[DATASET EXCERPTS — start]

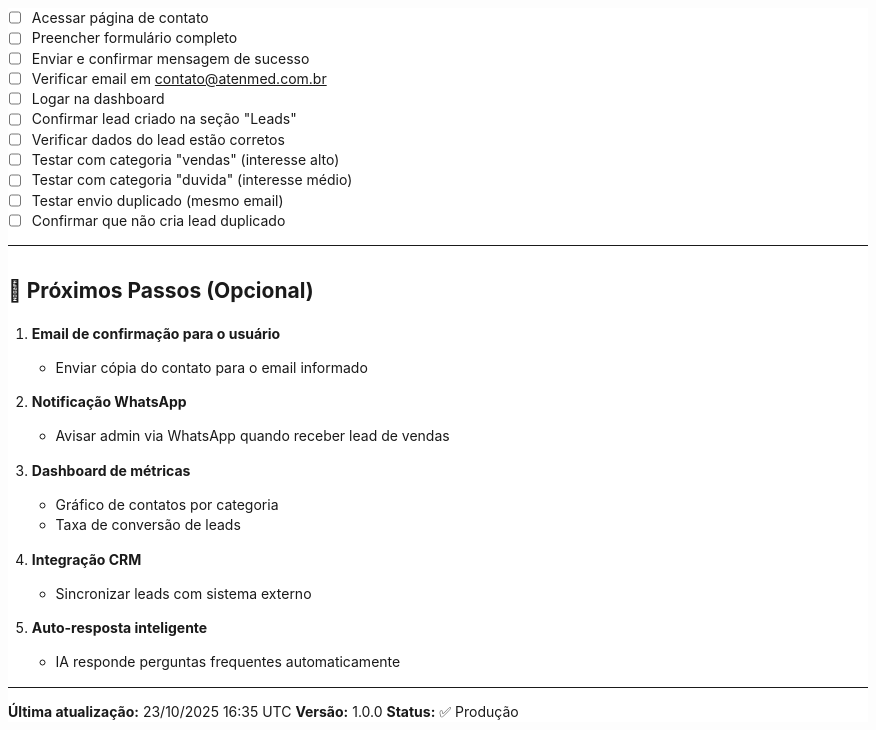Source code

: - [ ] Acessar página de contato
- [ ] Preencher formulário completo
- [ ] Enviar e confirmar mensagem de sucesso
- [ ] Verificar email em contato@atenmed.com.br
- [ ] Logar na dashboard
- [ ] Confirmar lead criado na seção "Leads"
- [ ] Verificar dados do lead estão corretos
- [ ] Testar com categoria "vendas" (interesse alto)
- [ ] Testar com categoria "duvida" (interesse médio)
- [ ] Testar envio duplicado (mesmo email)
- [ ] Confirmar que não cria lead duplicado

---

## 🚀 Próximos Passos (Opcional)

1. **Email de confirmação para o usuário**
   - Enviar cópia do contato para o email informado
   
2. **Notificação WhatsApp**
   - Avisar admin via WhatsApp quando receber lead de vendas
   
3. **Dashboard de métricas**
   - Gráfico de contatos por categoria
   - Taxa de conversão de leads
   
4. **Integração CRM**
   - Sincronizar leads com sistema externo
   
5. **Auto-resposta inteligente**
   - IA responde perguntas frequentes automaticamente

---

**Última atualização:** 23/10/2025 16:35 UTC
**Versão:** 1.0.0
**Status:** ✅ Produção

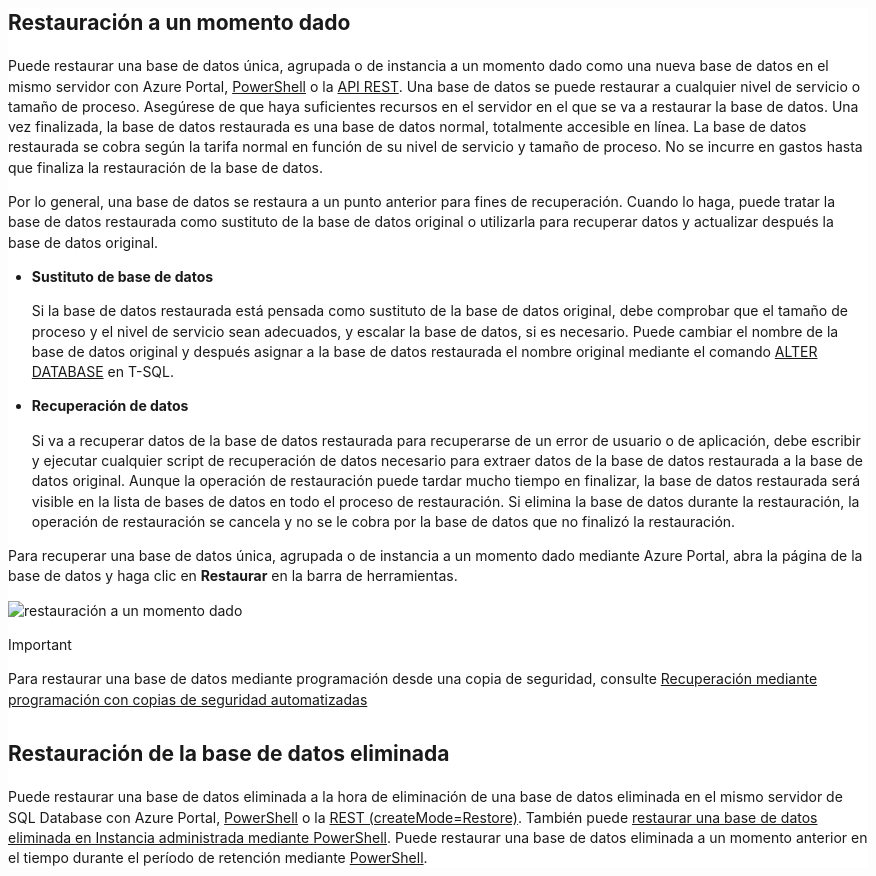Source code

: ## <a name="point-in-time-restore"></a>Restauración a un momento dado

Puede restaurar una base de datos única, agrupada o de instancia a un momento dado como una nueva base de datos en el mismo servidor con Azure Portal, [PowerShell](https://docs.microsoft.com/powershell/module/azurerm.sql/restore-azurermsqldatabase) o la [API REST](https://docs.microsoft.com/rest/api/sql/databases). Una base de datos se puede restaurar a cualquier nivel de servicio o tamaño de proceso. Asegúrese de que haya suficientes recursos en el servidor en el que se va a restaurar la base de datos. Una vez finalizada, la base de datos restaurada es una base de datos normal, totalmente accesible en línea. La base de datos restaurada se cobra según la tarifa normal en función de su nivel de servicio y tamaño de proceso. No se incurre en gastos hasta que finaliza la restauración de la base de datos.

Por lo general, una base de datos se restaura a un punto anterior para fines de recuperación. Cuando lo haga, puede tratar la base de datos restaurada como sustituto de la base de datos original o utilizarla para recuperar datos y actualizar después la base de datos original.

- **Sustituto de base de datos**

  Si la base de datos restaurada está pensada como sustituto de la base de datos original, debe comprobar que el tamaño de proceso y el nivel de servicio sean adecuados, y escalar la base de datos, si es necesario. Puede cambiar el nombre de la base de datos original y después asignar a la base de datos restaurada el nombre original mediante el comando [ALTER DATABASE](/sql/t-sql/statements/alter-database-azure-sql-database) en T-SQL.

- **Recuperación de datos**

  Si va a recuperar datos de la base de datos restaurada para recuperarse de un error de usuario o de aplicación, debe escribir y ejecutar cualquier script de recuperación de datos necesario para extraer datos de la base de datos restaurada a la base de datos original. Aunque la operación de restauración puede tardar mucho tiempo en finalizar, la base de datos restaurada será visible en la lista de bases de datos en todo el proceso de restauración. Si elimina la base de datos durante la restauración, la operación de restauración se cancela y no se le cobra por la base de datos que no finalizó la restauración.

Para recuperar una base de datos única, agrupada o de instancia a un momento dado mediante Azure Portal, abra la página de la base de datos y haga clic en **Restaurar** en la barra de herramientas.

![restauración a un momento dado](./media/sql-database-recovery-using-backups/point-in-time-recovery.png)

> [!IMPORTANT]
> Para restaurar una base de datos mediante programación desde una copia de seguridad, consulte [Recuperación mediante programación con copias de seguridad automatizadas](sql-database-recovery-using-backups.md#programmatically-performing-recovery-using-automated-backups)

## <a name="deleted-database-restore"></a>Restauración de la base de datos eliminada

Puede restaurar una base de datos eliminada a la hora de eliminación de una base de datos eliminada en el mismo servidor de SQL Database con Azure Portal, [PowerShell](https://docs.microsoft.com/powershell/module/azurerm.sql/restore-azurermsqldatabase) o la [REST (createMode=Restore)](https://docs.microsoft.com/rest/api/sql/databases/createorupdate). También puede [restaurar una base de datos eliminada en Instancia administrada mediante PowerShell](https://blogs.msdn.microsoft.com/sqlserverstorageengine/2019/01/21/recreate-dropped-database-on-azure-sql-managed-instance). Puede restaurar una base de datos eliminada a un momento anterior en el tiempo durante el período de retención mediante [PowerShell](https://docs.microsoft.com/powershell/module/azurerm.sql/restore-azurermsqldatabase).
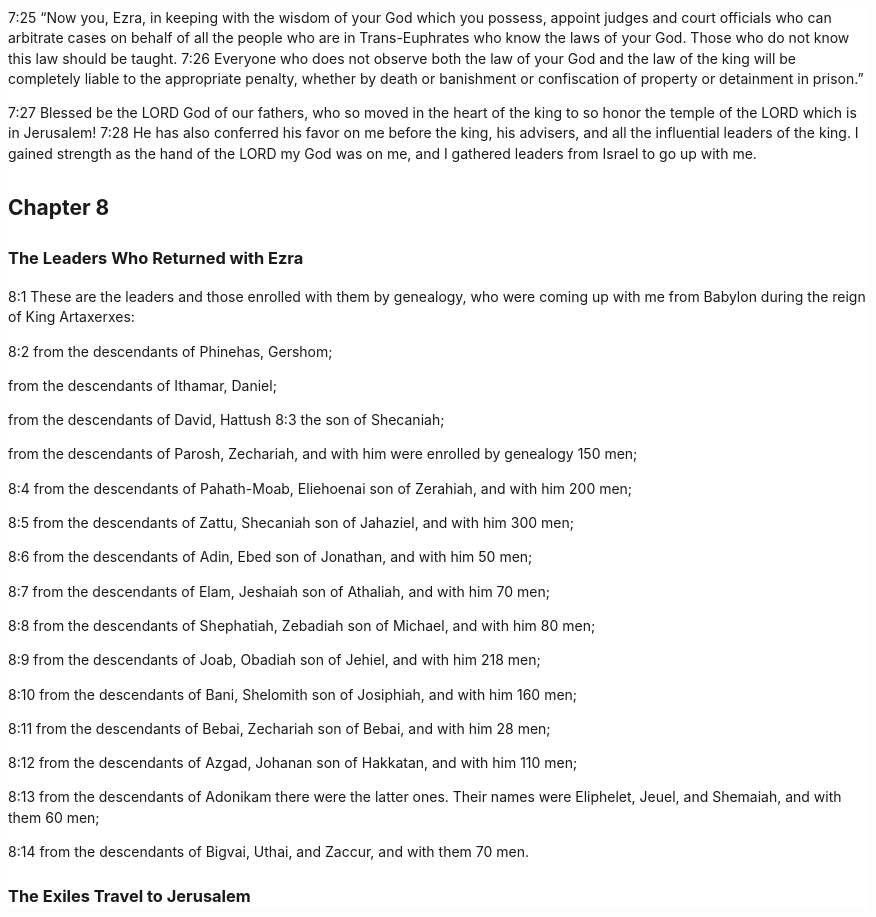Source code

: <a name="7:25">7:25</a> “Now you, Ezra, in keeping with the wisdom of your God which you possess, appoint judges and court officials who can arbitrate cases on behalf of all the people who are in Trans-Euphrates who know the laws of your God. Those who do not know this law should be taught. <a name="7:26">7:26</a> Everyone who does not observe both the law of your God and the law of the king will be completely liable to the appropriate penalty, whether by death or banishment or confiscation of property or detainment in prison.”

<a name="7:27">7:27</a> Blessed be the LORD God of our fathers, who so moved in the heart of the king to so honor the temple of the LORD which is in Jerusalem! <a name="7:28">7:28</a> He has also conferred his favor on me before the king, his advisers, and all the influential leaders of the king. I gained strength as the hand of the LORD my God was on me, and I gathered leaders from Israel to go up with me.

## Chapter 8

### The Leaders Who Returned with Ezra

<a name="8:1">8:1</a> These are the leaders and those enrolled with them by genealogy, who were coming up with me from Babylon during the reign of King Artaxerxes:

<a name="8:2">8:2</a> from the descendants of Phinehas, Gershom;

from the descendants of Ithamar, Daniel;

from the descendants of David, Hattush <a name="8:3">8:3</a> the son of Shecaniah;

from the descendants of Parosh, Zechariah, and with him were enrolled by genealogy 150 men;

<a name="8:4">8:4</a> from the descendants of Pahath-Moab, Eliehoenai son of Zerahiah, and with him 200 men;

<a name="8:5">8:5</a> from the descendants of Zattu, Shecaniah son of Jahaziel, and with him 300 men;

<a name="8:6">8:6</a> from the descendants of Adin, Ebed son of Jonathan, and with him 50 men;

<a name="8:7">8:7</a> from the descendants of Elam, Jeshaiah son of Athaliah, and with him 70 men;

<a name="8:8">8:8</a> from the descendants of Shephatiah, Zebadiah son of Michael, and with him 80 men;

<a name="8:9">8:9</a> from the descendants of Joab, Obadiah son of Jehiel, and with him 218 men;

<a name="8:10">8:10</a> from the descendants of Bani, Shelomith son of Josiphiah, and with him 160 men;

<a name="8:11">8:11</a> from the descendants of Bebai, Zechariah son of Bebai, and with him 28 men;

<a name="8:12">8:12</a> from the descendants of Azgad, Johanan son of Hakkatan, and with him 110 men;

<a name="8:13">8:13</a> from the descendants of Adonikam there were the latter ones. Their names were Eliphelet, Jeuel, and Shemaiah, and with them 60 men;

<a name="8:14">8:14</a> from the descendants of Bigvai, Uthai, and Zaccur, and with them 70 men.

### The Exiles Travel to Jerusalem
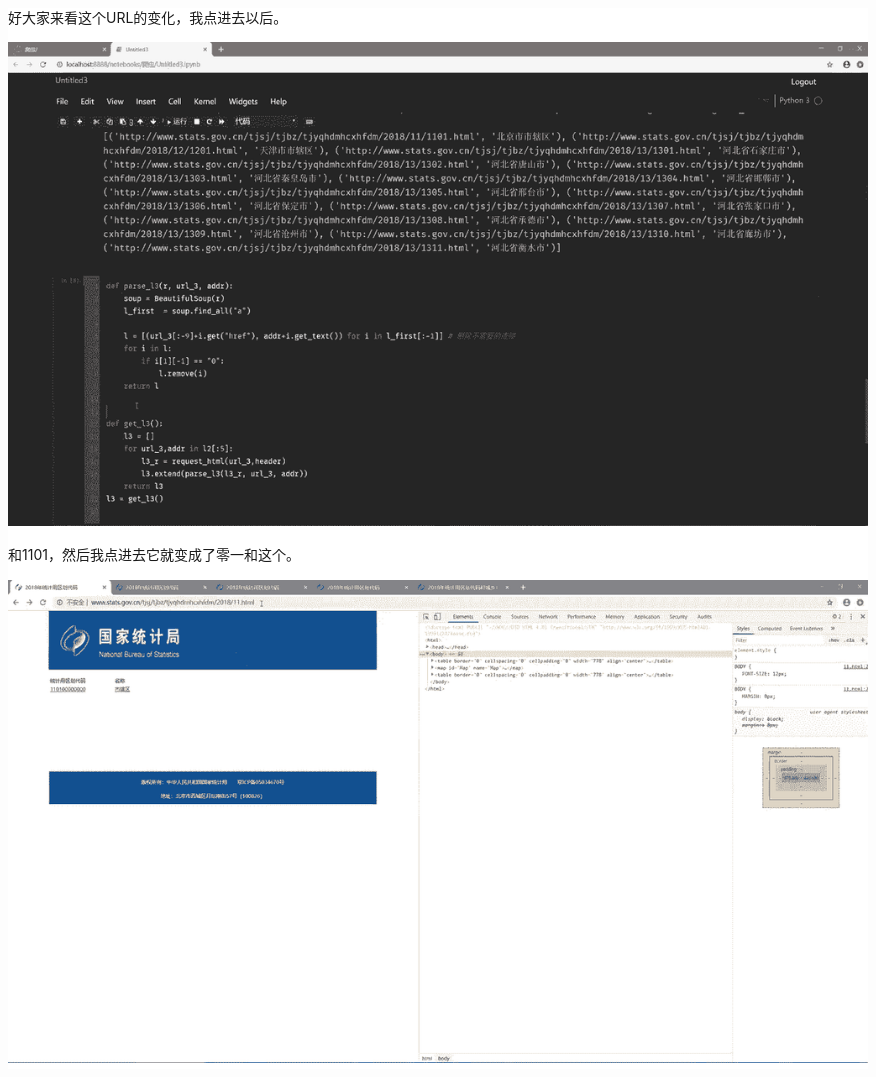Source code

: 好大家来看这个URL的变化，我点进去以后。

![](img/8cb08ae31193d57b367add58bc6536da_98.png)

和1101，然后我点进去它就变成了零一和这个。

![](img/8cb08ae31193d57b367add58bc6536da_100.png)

[DATASET EXCERPTS — finish]

● **EXERCISE GOAL**: Say how many lines in this material hold "were", and say nothing else.

● **REPLY**: 3